Patients with Chlamydia should inform their sexual partners about their diagnosis so they can get tested as well. Don’t wait for the partner to complain about symptoms similar to Chlamydia. Bear in mind that in many cases, people experience no symptoms at all, but are still affected. By informing your sexual partners, they can get treated in a timely manner. Otherwise, the infection could be passed back and forth between you and the partner.
Does Chlamydia treatment protect me from this STD in the future?
Chlamydia treatment destroys the bacteria that caused this STD and manages symptoms a patient experiences. The treatment does not prevent or protect you against developing Chlamydia in the future, nor is it intended to so. In order to protect yourself from Chlamydia, you should practice safe sex such as using condoms every time, avoiding having sex with multiple partners, and getting tested regularly.
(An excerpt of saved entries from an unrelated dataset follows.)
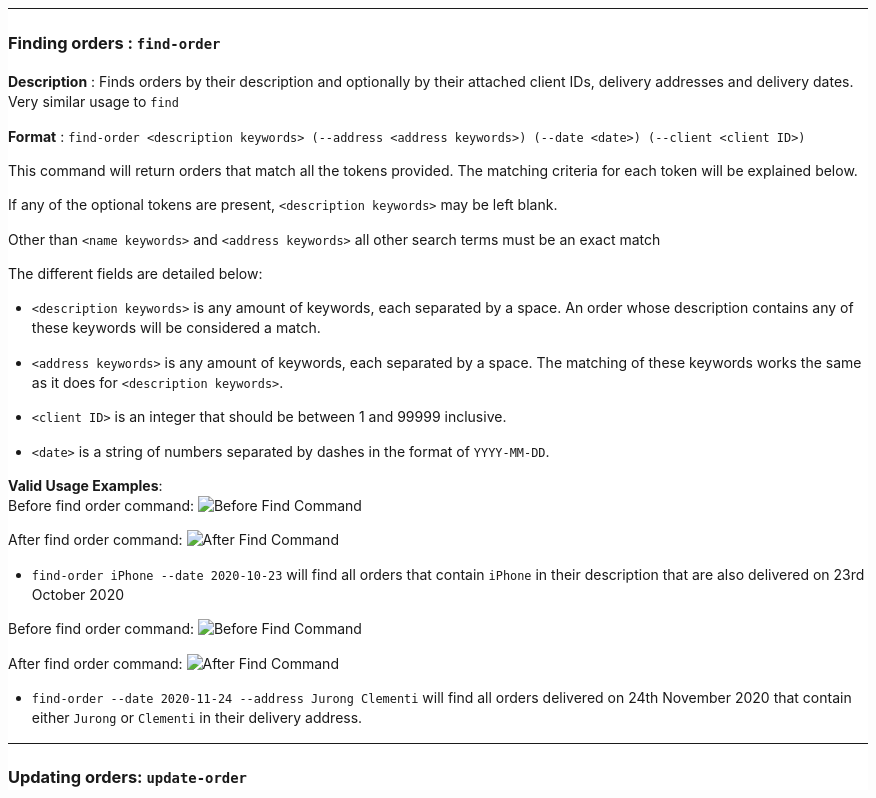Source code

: ------------------------------------------------------------------------------------------------------------------------

### Finding orders : `find-order`

**Description** : Finds orders by their description and optionally by their attached client IDs, delivery addresses and delivery dates.
Very similar usage to `find`

**Format** : `find-order <description keywords> (--address <address keywords>) (--date <date>) (--client <client ID>)`

This command will return orders that match all the tokens provided. The matching criteria for each token
will be explained below.

If any of the optional tokens are present, `<description keywords>` may be left blank.

Other than `<name keywords>` and `<address keywords>` all other search terms must be an exact match

The different fields are detailed below:
* `<description keywords>` is any amount of keywords, each separated by a space. An order whose description contains any of these
keywords will be considered a match.

* `<address keywords>` is any amount of keywords, each separated by a space. The matching of these keywords works the same
as it does for `<description keywords>`.

* `<client ID>` is an integer that should be between 1 and 99999 inclusive.
 
* `<date>` is a string of numbers separated by dashes in the format of `YYYY-MM-DD`.

**Valid Usage Examples**:<br>
Before find order command:
![Before Find Command](images/BeforeAddOrderCommand.png)

After find order command:
![After Find Command](images/AfterFindiPhoneCommand.png)
* `find-order iPhone --date 2020-10-23` will find all orders that contain `iPhone` in their description that are also delivered
on 23rd October 2020

Before find order command:
![Before Find Command](images/BeforeFindOrderCommand.png)

After find order command:
![After Find Command](images/AfterFindCoatCommand.png)
* `find-order --date 2020-11-24 --address Jurong Clementi` will find all orders delivered on 24th November 2020 that contain either
`Jurong` or `Clementi` in their delivery address.

------------------------------------------------------------------------------------------------------------------------

### Updating orders: `update-order`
Sexually active men and women should get tested for Chlamydia once a year or more often if they have multiple sex partners. Thanks to test kiting kits, it has become easier to get tested and determine whether you have Chlamydia or not. Home tests are accurate, easy to use, and provide much-needed privacy.
Chlamydia Is a Treatable STD
Remember, Chlamydia is a treatable STD, but in order to eliminate it, you need to get screened and receive a diagnosis. This way, you will be able to decrease the risk of complications and live your life, knowing you’re safe and healthy. Do not wait for symptoms to show up because, in many cases, they don’t. Get tested and urge your sex partners to do so as well.